だからお昼を一緒に食べるとかそういうんじゃなくて、ちょっと話しかけられる感じ。

さっきの国語の授業は眠くてヤバかった。とか、選択授業どうする?とか。

文化祭のアンケート書いた?とか。
なんか、俺に聞かなくてもという話をいつもしに来てくれる。

ただ、ちゃんと答えなきゃという威圧感は全然なくて、俺も適当に「暖かくなると眠くなるよね」とか答えられた。
友達って言えるのかはちょっとよくわからないけどちょっとした顔見知り?よくわかんないけどよく話すクラスメイトみたいになっていた。

アルファでそういう気楽な関係の人ができるのは初めてで少し新鮮な気もした。
それから、小鳥遊君は妙に俺にお菓子とかをくれる。

チョコレートとか飴とか。
一粒だけだけれど、「そういえば」と言ってブレザーのポケットから出して俺にくれる。
そして、俺が口に入れるところをじっと見る。

それはホチキスの傷をじっと見ていた時の小鳥遊君を思い出してなんだか少し居心地が悪い。

だけどなんだろう。上手く言葉にできなくて。
見ないでくださいって言うのはちょっと自意識過剰が気もしたし、俺は視線を少しずらして小鳥遊君を見ないようにすることしかできなかった。

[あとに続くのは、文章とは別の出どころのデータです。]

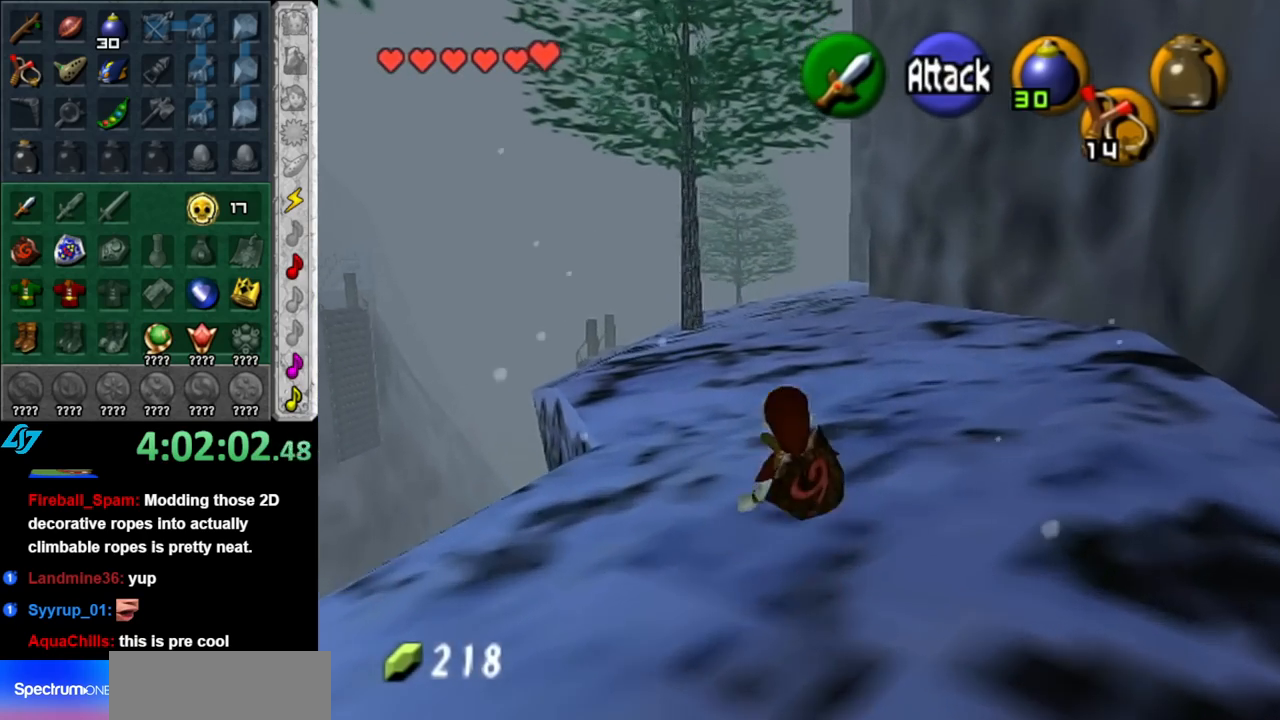
{"buttons": [], "left_stick": "up", "right_stick": "center", "events": [[183, "A", "down"], [367, "A", "up"]]}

僕がチョコレートを飲み込むと小鳥遊君は何やら一人で納得したらしく薄く笑みを浮かべる。
口元がどうなっているかはマスクでよくわからないので目が細くなるのを見た感じそういう顔をしている。

人に何かを食べさせるのが好きなのかもしれない。
それか、俺が少しやせすぎなのかもしれない。

「俺、もう少し太った方がいいかな?」

思わずそれを口にすると「え? どっちでもいいと思うけど」と小鳥遊君は答えた。
太らせたいという人じゃない事だけだけはとりあえず分かったのでよしとした。

俺が何かに納得した様子なのを小鳥遊君は困惑した顔で見ていた。
困惑しているのは俺の方だというのに。

少しだけ面白くて、ふふっと声を出して笑ってしまった。